**Task item**
Each line in the records below, from the one that contains "It was, so please your Highness." to the one that contains "The housekeeper, the hunter, every one<br>", should be reproduced exactly, the first and last included.

**Exercise data**
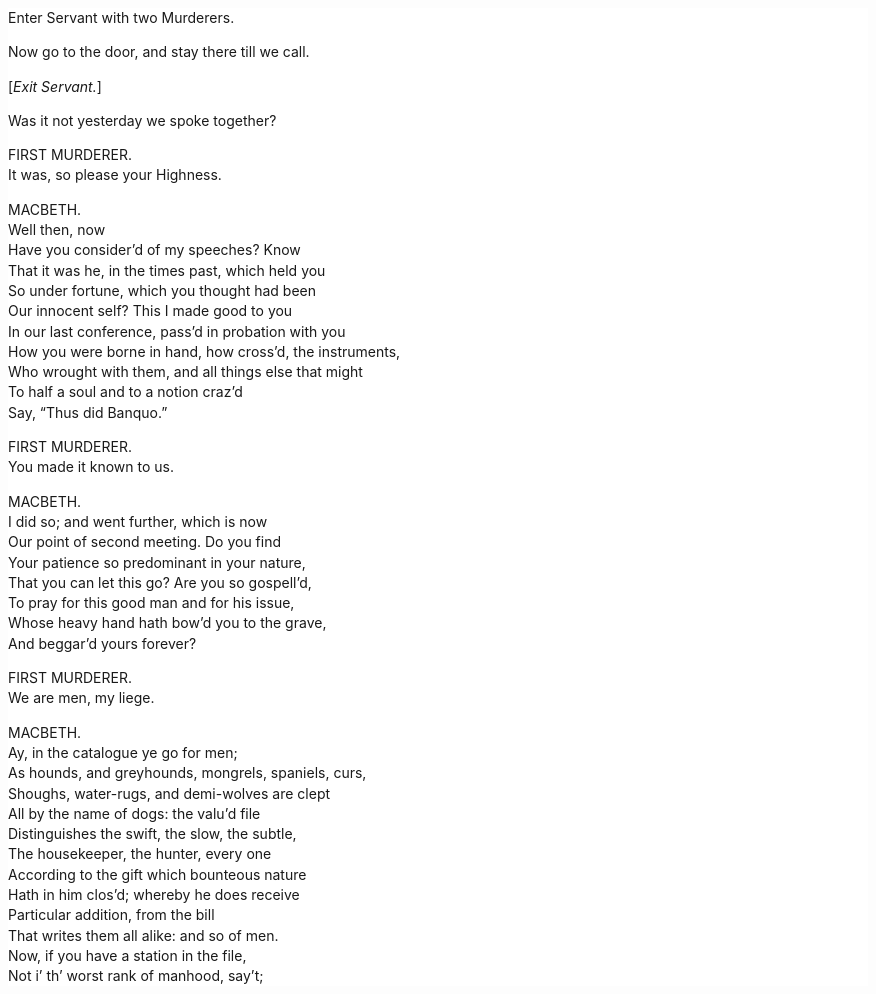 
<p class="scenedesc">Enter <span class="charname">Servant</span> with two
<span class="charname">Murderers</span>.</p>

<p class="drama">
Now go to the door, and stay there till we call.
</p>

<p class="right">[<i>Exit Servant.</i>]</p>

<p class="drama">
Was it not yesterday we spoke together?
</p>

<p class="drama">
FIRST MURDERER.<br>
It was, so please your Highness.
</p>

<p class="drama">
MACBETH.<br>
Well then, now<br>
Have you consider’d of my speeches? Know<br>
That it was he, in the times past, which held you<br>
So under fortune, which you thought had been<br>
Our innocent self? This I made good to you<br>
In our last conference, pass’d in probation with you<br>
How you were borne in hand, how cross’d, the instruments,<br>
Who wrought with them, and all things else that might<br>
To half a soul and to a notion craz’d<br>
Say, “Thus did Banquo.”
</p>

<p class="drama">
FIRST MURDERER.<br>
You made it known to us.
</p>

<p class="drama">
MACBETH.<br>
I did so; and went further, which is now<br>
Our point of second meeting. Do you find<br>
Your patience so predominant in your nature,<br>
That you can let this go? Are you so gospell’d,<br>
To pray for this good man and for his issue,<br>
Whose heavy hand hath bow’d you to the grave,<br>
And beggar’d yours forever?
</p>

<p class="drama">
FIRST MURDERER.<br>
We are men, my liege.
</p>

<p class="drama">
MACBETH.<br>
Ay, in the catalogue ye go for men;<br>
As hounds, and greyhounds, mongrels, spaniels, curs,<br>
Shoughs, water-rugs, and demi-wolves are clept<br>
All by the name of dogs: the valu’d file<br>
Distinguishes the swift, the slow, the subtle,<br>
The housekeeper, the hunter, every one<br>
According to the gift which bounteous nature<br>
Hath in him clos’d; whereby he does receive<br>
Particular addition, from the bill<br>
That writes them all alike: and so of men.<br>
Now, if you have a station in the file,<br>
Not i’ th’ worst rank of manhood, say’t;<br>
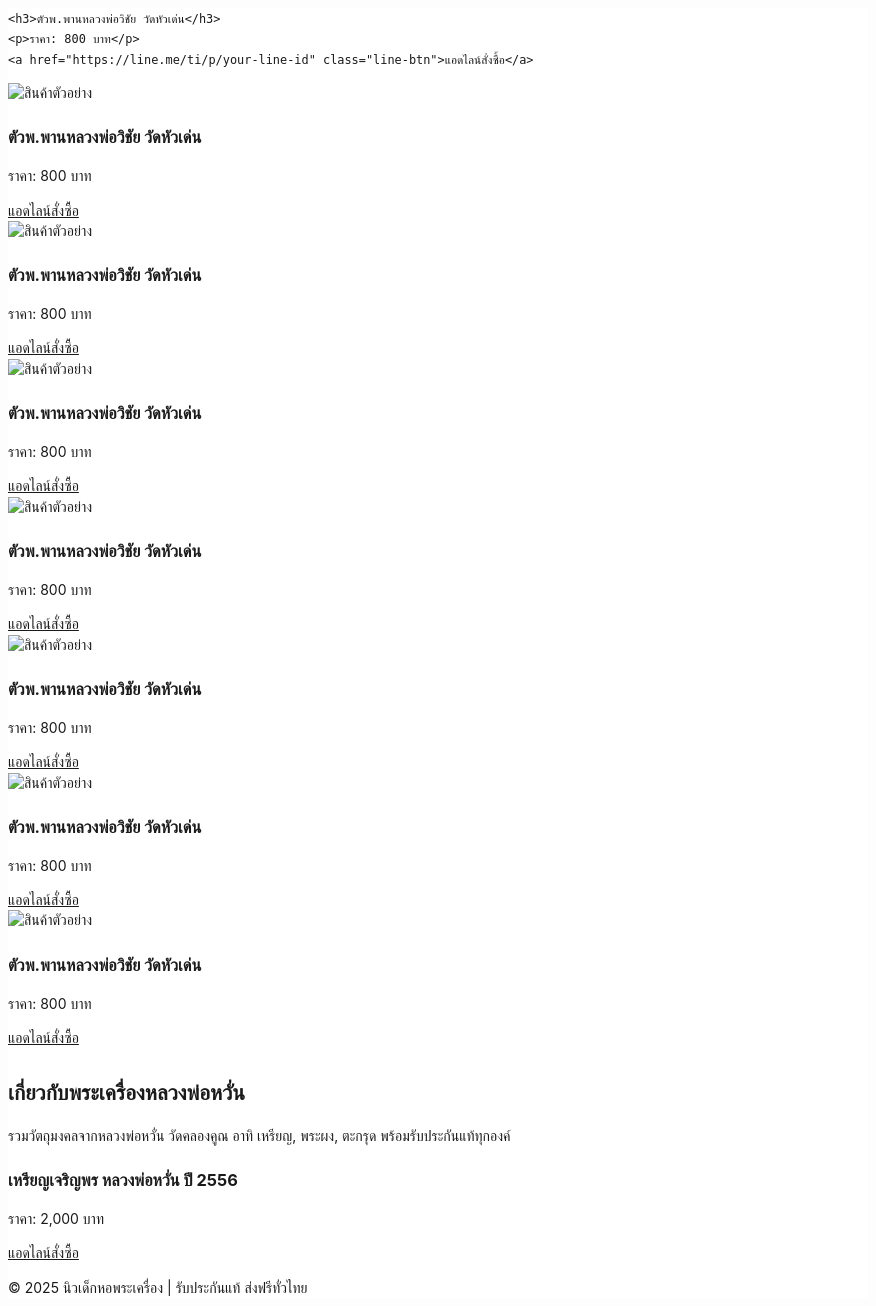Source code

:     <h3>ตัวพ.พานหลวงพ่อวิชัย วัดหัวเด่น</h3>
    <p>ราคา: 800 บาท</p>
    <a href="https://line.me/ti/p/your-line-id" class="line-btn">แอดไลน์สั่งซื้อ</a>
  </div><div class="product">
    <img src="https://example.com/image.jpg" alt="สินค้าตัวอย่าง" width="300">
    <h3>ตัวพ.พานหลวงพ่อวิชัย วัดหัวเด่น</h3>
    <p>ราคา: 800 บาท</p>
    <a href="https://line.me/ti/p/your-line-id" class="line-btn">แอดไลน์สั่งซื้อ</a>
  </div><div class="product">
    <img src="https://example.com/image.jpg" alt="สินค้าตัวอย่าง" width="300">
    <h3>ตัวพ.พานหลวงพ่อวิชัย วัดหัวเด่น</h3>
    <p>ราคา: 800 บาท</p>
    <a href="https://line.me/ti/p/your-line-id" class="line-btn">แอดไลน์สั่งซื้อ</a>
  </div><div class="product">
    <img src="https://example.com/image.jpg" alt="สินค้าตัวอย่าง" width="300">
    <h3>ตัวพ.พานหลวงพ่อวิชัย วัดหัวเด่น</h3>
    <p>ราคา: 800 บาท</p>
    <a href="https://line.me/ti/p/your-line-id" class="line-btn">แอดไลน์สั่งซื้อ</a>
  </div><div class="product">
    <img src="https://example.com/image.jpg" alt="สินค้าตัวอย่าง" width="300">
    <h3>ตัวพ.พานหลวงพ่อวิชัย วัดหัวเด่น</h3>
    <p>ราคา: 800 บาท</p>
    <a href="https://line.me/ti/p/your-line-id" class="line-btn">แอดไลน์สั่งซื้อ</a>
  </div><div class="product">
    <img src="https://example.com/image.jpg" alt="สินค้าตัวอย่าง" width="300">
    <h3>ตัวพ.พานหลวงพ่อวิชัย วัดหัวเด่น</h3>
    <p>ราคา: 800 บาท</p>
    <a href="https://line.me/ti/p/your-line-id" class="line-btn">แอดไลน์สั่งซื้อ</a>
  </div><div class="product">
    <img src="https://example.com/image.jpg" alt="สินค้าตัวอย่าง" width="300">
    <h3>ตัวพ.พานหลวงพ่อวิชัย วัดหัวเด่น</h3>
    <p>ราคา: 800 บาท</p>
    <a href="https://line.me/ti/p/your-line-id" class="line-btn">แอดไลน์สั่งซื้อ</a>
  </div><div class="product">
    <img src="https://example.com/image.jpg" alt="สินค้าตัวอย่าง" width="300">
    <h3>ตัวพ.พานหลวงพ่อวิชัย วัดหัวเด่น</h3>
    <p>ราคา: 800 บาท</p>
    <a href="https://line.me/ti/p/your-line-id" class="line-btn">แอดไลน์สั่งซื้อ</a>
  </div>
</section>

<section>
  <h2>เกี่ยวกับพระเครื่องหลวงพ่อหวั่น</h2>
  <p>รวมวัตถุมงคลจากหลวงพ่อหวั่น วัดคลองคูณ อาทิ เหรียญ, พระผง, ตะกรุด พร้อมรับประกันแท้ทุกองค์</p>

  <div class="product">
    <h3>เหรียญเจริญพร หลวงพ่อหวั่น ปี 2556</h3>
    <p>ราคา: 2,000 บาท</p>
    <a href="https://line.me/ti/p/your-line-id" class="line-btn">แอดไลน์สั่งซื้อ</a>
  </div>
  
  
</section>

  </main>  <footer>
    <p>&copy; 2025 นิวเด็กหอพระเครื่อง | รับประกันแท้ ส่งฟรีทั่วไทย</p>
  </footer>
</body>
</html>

---

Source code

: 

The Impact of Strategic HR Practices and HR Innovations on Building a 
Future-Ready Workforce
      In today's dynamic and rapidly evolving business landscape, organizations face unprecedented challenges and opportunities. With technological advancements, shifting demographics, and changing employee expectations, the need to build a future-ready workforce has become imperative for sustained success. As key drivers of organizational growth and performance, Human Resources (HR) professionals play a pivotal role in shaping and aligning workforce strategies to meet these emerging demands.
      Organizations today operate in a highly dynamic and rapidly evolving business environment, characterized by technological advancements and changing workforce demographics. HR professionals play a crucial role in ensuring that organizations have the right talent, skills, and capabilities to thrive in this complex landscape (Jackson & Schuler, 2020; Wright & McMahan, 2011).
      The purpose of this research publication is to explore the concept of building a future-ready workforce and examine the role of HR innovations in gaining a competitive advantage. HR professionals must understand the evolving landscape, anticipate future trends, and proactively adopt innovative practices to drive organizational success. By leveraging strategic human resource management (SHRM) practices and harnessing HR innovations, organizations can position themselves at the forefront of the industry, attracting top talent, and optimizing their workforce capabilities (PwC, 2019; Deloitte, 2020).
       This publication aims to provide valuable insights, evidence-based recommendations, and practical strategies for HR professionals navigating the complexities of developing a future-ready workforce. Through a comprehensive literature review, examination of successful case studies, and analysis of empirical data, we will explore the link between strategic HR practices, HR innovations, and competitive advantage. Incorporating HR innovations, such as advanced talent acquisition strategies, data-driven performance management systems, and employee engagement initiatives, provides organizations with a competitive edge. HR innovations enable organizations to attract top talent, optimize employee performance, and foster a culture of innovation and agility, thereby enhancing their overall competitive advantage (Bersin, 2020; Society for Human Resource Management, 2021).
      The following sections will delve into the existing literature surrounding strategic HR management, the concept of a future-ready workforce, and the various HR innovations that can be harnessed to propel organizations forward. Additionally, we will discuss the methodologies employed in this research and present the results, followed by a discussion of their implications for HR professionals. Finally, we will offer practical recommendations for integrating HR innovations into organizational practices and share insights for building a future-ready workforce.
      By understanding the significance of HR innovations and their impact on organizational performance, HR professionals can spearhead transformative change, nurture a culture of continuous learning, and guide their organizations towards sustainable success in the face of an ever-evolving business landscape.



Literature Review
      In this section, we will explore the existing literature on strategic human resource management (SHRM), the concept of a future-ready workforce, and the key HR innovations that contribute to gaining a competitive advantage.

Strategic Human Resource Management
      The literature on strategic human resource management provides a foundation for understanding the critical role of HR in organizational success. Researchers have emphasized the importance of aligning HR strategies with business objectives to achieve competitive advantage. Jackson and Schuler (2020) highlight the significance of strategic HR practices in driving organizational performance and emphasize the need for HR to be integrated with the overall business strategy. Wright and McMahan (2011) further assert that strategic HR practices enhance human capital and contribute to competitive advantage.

**Output for this exercise**
It was, so please your Highness.
</p>

<p class="drama">
MACBETH.<br>
Well then, now<br>
Have you consider’d of my speeches? Know<br>
That it was he, in the times past, which held you<br>
So under fortune, which you thought had been<br>
Our innocent self? This I made good to you<br>
In our last conference, pass’d in probation with you<br>
How you were borne in hand, how cross’d, the instruments,<br>
Who wrought with them, and all things else that might<br>
To half a soul and to a notion craz’d<br>
Say, “Thus did Banquo.”
</p>

<p class="drama">
FIRST MURDERER.<br>
You made it known to us.
</p>

<p class="drama">
MACBETH.<br>
I did so; and went further, which is now<br>
Our point of second meeting. Do you find<br>
Your patience so predominant in your nature,<br>
That you can let this go? Are you so gospell’d,<br>
To pray for this good man and for his issue,<br>
Whose heavy hand hath bow’d you to the grave,<br>
And beggar’d yours forever?
</p>

<p class="drama">
FIRST MURDERER.<br>
We are men, my liege.
</p>

<p class="drama">
MACBETH.<br>
Ay, in the catalogue ye go for men;<br>
As hounds, and greyhounds, mongrels, spaniels, curs,<br>
Shoughs, water-rugs, and demi-wolves are clept<br>
All by the name of dogs: the valu’d file<br>
Distinguishes the swift, the slow, the subtle,<br>
The housekeeper, the hunter, every one<br>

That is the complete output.